Streets and Highways Code §36670(a)(1) provides:
“If the city council finds there has been misappropriation of funds, malfeasance, or a violation of law in connection with the management of the district, it shall notice a hearing on disestablishment.” (Emphasis added).
Given the clear and convincing evidence presented in the forgoing discussion, it is difficult to see how any reasonable member of the Council would not join in calling for a hearing on this matter.

Staff recommendation: Reduce the TBID’s FY 2016/2017 budget by $50,000

The City Attorney’s recommendation to reduce the TBID’s budget by the same amount misappropriated to the “Yes on Measure B Committee” reflects a lack of understanding of basic tax policy, because it implies the only aggrieved party is the collection of businesses which comprise the TBID. Unfortunately, the City Attorney overlooks the offense committed against the people of the City of Burbank.

When the people of Burbank (through their elected representatives on the Council) authorized the use of the City’s power to levy a tax upon the businesses comprising the TBID, it was with the understanding that the benefits of a TBID would accrue to the City Of Burbank (presumably through the realization of increased tax revenues).

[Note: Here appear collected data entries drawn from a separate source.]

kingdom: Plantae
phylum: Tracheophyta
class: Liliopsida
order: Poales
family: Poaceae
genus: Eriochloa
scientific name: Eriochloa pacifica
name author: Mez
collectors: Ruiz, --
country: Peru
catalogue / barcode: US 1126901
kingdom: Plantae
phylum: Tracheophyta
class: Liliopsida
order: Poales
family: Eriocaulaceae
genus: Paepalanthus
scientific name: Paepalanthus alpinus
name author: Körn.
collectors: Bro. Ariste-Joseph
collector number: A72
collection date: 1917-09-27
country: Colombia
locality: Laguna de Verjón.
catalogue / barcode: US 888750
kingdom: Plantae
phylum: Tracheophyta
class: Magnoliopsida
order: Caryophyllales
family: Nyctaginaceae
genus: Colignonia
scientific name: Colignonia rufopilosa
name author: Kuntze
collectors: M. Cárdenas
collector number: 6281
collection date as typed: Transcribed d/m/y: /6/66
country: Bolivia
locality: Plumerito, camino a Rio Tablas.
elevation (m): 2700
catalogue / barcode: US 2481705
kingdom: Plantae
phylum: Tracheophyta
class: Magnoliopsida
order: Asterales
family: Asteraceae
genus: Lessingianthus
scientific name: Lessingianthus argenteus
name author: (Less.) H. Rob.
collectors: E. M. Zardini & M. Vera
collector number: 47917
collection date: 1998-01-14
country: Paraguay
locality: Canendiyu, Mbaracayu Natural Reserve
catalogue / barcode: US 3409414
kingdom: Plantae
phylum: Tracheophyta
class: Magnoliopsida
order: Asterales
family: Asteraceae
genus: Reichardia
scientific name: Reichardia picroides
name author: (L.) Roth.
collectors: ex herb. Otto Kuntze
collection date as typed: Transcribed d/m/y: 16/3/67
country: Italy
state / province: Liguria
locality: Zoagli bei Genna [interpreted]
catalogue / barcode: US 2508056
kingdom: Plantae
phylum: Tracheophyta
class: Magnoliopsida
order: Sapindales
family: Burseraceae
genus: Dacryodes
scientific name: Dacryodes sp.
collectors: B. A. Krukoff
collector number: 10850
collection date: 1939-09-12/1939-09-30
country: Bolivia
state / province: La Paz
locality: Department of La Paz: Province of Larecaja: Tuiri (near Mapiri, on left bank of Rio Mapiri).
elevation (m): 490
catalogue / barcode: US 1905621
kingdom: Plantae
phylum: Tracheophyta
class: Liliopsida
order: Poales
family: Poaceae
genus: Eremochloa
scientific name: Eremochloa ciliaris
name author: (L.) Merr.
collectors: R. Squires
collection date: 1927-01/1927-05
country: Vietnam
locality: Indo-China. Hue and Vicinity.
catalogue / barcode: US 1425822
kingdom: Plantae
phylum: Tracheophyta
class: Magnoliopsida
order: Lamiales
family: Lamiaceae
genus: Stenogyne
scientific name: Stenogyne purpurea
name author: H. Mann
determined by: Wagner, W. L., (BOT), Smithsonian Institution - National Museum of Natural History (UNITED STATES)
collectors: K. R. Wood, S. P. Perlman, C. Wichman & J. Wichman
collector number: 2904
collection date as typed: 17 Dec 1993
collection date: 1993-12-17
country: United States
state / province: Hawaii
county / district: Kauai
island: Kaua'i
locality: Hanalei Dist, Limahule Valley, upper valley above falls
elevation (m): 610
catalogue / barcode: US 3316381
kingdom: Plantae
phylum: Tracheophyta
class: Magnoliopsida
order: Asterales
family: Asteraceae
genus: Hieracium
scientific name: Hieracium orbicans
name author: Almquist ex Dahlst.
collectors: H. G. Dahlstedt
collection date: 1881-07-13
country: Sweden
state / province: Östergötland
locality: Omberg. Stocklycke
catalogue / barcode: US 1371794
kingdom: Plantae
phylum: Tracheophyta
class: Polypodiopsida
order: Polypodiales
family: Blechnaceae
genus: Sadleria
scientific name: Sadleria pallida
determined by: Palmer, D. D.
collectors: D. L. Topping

The City of Burbank lost the benefit of the assessment when $50,000 was diverted to the “Yes on Measure B Committee”, and the City Attorney’s proposed solution will do nothing to make up for the loss. As troublesome as it may be, the Council has a fiduciary obligation to recover the loss brought about by the illegal transfer of public funds to the “Yes on Measure B Committee”.

Staff recommendation: “Negotiate” amendments to the City/BHA agreement to distance the City from BHA activities

This bears repeating: because the BHA is funded entirely with public money, the City retains plenary decision-making authority over the Association’s activities. To put it another way, the City Council need not “negotiate” anything with the BHA, because the Council sets policy for the BHA.

Moreover, this recommendation does nothing to prevent similar misappropriations in the future. On the contrary, it would make such events more likely by decreasing the Councils oversight of BHA activities. Given the Council’s fiduciary role in supervising the BHA’s administration of public funds, it’s difficult to see how any reasonable member of the Council would endorse this recommendation.

Staff recommendation: amend the TBID agreement to prohibit assessment funds from being used for political campaigns

The City Attorney’s recommendation on this point is completely superfluous, as it’s no different than telling staff not to appropriate funds for personal use. In making this recommendation, the City Attorney is suggesting staff did not have reason to know the transfer of public funds to a political campaign was illegal, when in fact this is common knowledge among those who work in city government.

Staff recommendation: urge BHA to provide Brown Act training to its board and staff

This recommendation is also superfluous, in that it too goes without saying. However, it is worth noting that the City Attorney should have been providing Brown Act training all along. Moreover, as with the previous recommendation, the City Attorney is disingenuously suggesting BHA board members should be excused for blatantly violating the Brown Act when they took action on an item not properly noticed on the Association’s agenda.

Conclusion

As established in the foregoing discussion, the BHA transfer of funds to the “Yes on Measure B Committee” comes with serious legal implications, which compel the Council to consider disestablishing the TBID.

Should the Council decide not to disestablish the TBID, it should instead adopt policies that increase the Council’s oversight of the District, rather than implementing recommendations that would make oversight more difficult.

In any event, because the staff report acknowledges misappropriation of funds, malfeasance, and violations of the law in connection with the management of the district, the Council is required to notice a hearing on disestablishment, as provided by law.